# To-do item
Exact copy required. Repeat the records, but keep the pictures out.

# Input data
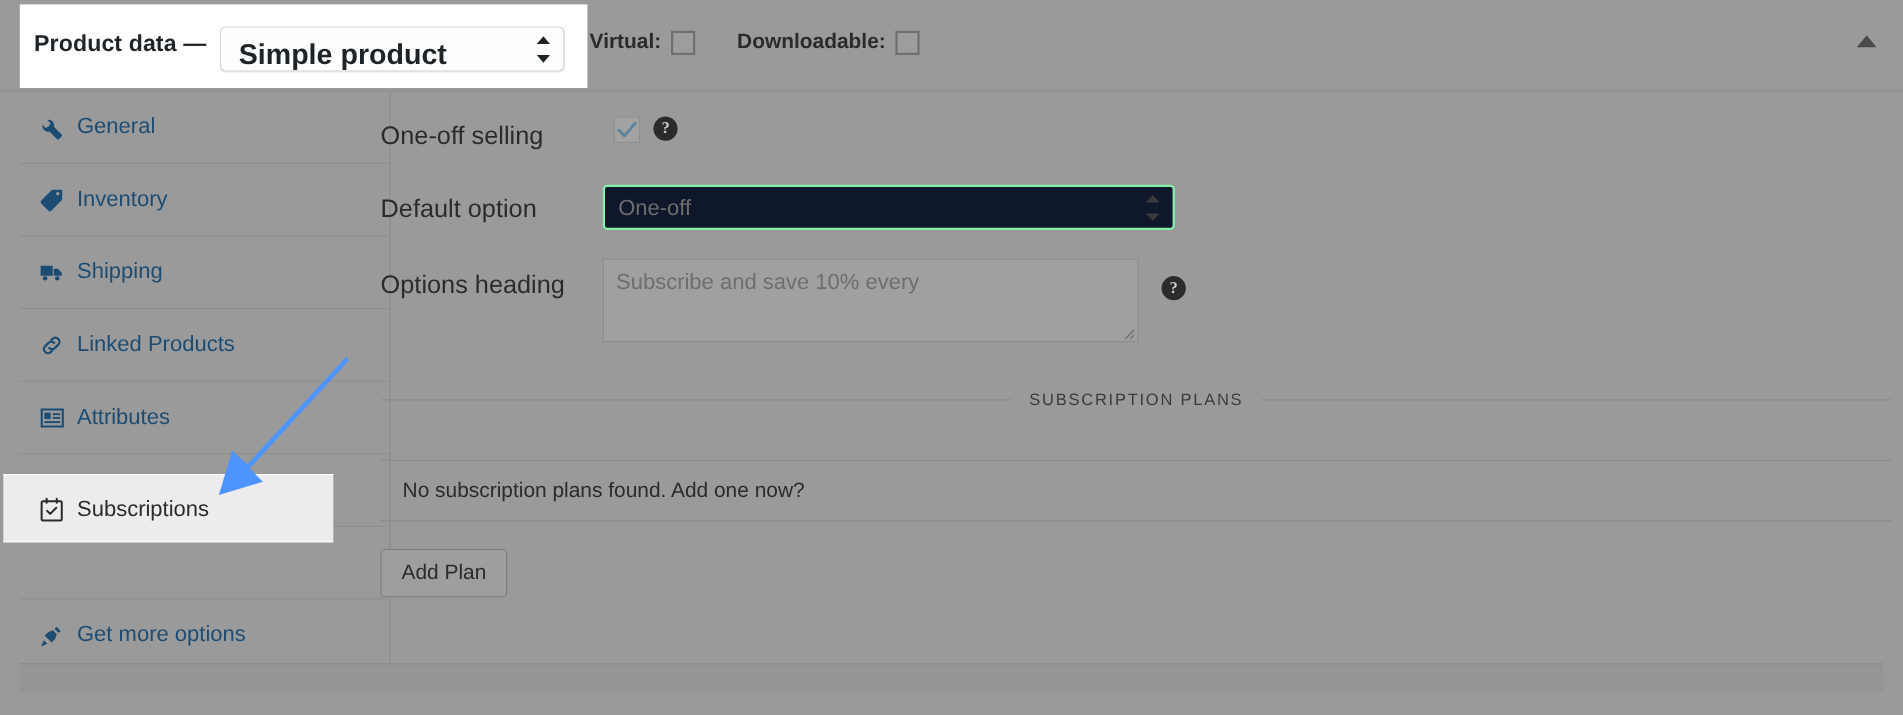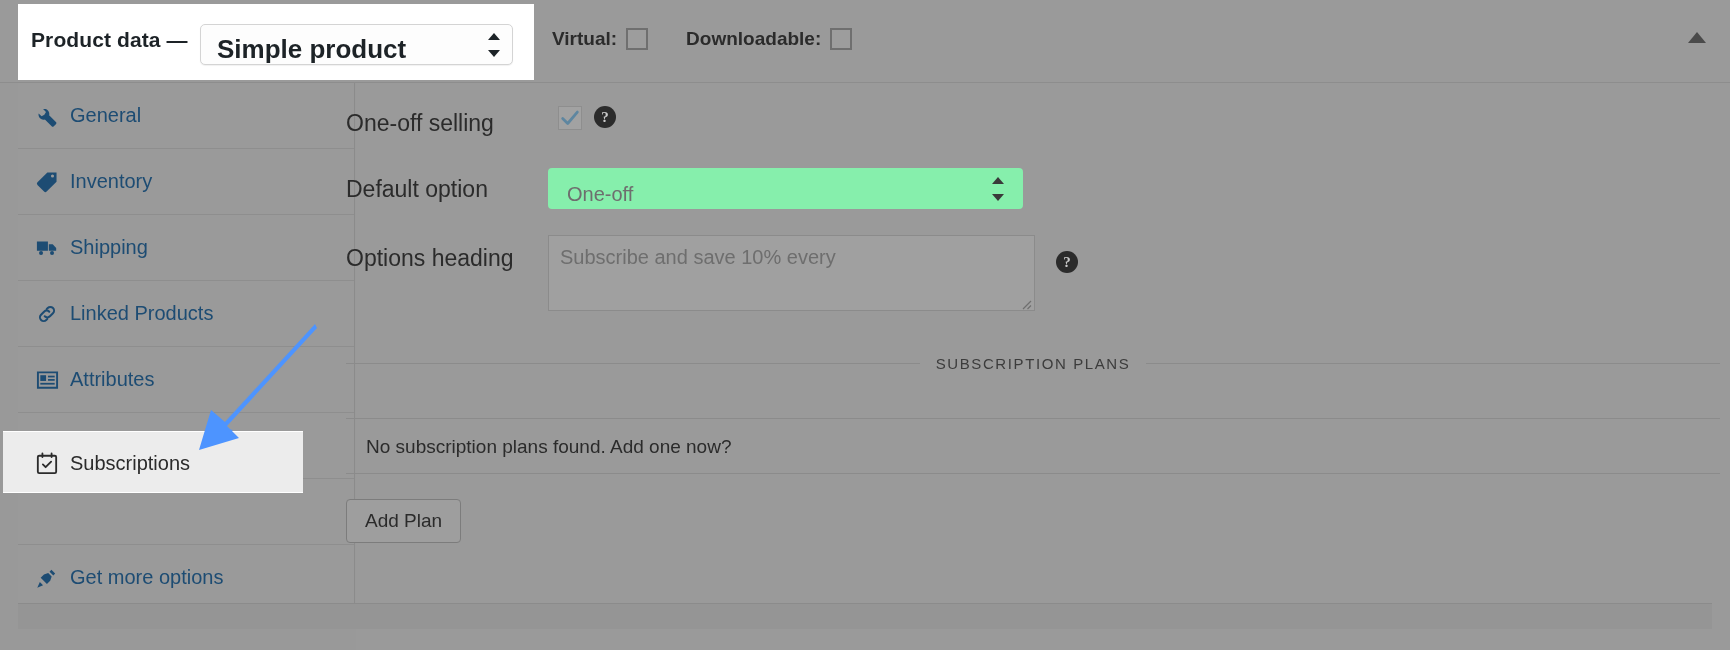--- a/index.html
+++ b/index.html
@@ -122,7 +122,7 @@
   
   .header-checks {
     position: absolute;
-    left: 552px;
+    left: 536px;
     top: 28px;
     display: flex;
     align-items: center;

# Result of this exercise
--- a/index.html
+++ b/index.html
@@ -122,7 +122,7 @@
   
   .header-checks {
     position: absolute;
-    left: 552px;
+    left: 536px;
     top: 28px;
     display: flex;
     align-items: center;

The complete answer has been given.